Just to look at it you would think that My 3 Sons was a Disney production. Its star Fred MacMurray had appeared in many Disney films of the 50’s and 60’s and is most likely recognizable from those appearances. Two of the three boys were also known for work with Disney. The eldest boy, Mike, was played by Tim Considine, who starred with MacMurray in Disney’s The Shaggy Dog. Middle son Robbie was played by a former Mickey Mouse Club Mouseketeer, Don Grady. The youngest son, Chip, was played by Stanley Livingston, the only non Disney alum in that group. Another reason for the confusion is the decidedly Disney-like material the series covered. Steve Douglas (MacMurray) was a widowed single parent who was trying to balance his job with that of raising his three sons. Most of the stories involved the warm and fuzzy heartwarming stuff that Disney had pretty much cornered the market on in the films. Whatever troubles arose, no problem was so bad that a heart-to-heart talk couldn’t fix it. The style would prosper and continue in the form of 70’s shows like The Brady Bunch. The four guys were also joined by Steve’s father-in-law, Bud, played by I Love Lucy favorite William Frawley. That was no surprise, since the show was actually produced, not by Disney, but the Desilu studios.

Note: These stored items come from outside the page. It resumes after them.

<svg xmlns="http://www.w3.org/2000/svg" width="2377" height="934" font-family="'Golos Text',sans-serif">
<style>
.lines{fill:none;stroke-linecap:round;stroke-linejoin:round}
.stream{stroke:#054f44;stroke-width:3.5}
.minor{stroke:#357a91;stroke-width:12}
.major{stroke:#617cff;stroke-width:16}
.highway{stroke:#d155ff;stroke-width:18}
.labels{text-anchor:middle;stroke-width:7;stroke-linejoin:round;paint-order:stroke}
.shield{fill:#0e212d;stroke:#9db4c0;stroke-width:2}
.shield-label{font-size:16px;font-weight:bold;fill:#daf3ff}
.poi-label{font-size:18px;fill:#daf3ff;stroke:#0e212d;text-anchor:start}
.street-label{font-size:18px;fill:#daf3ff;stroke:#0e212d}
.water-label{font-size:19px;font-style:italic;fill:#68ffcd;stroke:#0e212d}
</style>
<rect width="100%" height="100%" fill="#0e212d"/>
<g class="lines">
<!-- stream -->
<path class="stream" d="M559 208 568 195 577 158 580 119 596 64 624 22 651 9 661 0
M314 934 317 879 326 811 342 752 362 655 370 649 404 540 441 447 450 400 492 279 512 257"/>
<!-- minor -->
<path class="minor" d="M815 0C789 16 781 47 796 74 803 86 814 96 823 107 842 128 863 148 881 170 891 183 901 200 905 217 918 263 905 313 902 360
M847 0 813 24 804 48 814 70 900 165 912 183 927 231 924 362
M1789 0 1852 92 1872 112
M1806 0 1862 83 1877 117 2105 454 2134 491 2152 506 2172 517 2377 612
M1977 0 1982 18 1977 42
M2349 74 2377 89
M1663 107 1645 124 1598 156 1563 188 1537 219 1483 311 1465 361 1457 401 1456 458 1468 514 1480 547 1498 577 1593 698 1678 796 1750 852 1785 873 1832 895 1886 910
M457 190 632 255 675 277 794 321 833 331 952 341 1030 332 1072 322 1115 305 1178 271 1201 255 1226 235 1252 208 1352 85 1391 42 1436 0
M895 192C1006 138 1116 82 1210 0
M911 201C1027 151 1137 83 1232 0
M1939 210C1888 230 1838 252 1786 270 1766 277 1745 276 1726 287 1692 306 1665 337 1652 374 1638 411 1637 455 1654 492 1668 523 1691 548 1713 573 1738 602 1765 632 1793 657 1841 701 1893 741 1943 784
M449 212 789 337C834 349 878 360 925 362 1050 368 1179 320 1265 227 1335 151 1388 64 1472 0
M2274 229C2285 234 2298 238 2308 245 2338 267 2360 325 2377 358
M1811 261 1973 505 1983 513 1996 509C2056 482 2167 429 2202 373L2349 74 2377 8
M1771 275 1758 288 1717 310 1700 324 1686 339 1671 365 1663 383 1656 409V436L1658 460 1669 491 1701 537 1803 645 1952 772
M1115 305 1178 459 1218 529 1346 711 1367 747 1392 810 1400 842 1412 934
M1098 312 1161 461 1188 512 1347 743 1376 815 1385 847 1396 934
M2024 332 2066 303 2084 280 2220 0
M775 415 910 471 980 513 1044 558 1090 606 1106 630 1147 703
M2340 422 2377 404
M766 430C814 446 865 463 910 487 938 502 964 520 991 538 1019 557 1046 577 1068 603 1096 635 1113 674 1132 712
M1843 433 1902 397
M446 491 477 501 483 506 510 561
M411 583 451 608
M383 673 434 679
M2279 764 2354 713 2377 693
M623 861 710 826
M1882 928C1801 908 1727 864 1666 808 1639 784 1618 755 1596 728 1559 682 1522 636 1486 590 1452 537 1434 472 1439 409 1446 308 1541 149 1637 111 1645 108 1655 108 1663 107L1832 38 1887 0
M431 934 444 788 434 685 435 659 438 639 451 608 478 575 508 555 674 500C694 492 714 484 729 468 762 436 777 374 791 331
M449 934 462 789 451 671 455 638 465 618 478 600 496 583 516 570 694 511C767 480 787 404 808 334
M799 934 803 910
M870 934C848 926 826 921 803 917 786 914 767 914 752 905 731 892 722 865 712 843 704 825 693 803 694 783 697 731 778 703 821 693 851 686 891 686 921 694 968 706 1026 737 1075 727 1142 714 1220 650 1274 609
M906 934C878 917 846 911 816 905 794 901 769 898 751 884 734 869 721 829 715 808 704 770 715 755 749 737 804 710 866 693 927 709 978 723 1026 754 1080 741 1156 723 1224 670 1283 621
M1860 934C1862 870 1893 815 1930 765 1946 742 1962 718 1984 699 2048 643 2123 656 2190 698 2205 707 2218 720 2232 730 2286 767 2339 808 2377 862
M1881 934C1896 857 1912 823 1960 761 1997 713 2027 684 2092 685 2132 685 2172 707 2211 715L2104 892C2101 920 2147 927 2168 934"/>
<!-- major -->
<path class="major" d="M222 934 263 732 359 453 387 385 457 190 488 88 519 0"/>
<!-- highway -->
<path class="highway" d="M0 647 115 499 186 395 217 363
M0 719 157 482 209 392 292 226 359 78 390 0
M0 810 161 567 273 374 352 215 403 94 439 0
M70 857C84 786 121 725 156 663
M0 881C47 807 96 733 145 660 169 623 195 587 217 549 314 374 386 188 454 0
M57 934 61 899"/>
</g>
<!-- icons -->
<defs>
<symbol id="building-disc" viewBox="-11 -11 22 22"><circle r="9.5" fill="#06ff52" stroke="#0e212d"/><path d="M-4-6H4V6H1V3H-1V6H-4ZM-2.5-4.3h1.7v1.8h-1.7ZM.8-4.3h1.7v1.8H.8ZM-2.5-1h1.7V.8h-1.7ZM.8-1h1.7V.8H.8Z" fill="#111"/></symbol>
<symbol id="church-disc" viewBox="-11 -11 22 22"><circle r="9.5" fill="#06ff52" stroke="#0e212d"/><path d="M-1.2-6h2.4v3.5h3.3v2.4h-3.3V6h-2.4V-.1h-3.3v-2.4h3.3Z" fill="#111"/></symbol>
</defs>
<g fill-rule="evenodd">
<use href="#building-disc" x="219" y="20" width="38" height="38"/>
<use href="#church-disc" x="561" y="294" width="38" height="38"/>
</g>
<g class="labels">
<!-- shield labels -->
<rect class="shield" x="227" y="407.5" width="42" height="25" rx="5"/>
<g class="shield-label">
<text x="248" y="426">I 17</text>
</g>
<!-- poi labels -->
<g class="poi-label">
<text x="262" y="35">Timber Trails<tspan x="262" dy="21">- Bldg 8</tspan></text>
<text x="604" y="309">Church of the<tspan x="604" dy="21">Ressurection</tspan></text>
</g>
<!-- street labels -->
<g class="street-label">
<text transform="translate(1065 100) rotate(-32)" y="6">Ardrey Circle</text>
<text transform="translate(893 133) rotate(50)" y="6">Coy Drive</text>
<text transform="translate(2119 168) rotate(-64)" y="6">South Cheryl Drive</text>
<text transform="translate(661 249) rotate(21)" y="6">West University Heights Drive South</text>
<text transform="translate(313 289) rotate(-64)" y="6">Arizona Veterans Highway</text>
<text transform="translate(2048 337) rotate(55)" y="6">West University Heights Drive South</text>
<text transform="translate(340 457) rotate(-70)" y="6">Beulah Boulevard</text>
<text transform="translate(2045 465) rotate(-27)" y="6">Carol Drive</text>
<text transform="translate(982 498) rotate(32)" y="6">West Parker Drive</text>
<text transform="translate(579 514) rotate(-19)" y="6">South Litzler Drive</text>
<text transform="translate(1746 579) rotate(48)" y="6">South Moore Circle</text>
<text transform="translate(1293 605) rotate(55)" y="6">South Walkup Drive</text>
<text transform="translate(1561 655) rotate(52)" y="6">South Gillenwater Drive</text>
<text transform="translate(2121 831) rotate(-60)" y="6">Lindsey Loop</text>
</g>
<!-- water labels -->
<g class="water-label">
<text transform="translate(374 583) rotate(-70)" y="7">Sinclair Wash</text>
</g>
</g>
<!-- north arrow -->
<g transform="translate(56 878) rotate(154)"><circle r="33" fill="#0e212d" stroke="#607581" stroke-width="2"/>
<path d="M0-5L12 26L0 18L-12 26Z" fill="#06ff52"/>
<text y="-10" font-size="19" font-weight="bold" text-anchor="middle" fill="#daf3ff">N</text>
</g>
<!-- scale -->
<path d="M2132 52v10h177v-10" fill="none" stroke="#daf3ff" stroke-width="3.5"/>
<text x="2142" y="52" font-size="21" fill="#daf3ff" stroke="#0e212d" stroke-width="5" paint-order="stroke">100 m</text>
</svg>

My 3 Sons was for some time the second longest running sit-com on television. It lasted from 1960 until 1972. The series would undergo major changes as the boys each grew older and eventually married and led their own lives. Frawley would also become very ill after five years and leave the show. His replacement, William Demarest as Uncle Charley, is likely better known in the show. The syndicated version of the show often ignored these early black and white versions of the series, opting for the later color ones that featured the Uncle Charley character. It’s very likely you’ve never seen these early episodes, as they appeared infrequently in the syndicated markets. The theme from Frank DeVol became pretty popular in the mid 60’s and even entered the pop charts at one time. The show also originally ran on ABC, but moved to CBS in 1965, also accounting for the different syndication packages. It was during that move that many of these big changes occurred.
This collection features the last episodes of the second season. The wacky scenarios start with Bub Gets A Job where Bud reads a magazine article that has him thinking of his future and his temper. Chip gets lost in Paris when he stows away on his father’s trip in Le Petit Stowaway. A girlfriend mix-up has Steve believing that Mike is dating a young daughter when he sees his fraternity pin on the girl. But was it really Mike that put it there? Find out in Casanova Trouble. In The Pencil Pusher, Chip gains a newfound respect for his father’s job when he watches him help a pilot safely get back to the ground. It’s Caddyshack for Robbie who needs some extra cash. He decides to caddy at the local golf course, but ends up disqualifying his golfer. OK, it’s not really Caddyshack, it’s Robbie The Caddy. Robbie has his first day at high school, but it’s not going so well in Chug And Robbie. You get the final 18 episodes on 3 discs.
Each episode of My 3 Sons is presented in its original broadcast full frame format. The series was shot in black and white. The transfer is actually a remarkable one. There isn’t much in the way of print defects, and the picture is quite sharp. Black levels are rock-solid, and working along with sweet contrast makes this a picture with razor-sharp detail. You won’t believe this stuff’s almost 50 years old.
The Dolby Digital Mono track delivers exactly what you are looking for and nothing more. The dialog is clear, and that’s all you’re going to get out of this minimalist presentation.
I won’t bore you with another complaint about these half seasons. I’ll leave that to the next review. Basically it’s more of the same for the Douglas family of 5 men. That includes Bub, of course. He’s actually the funniest character on the show. There’s still plenty more of the Douglas family to come. I expect I’ll be here tellin’ you all about it. “Well…that would be a pleasure.”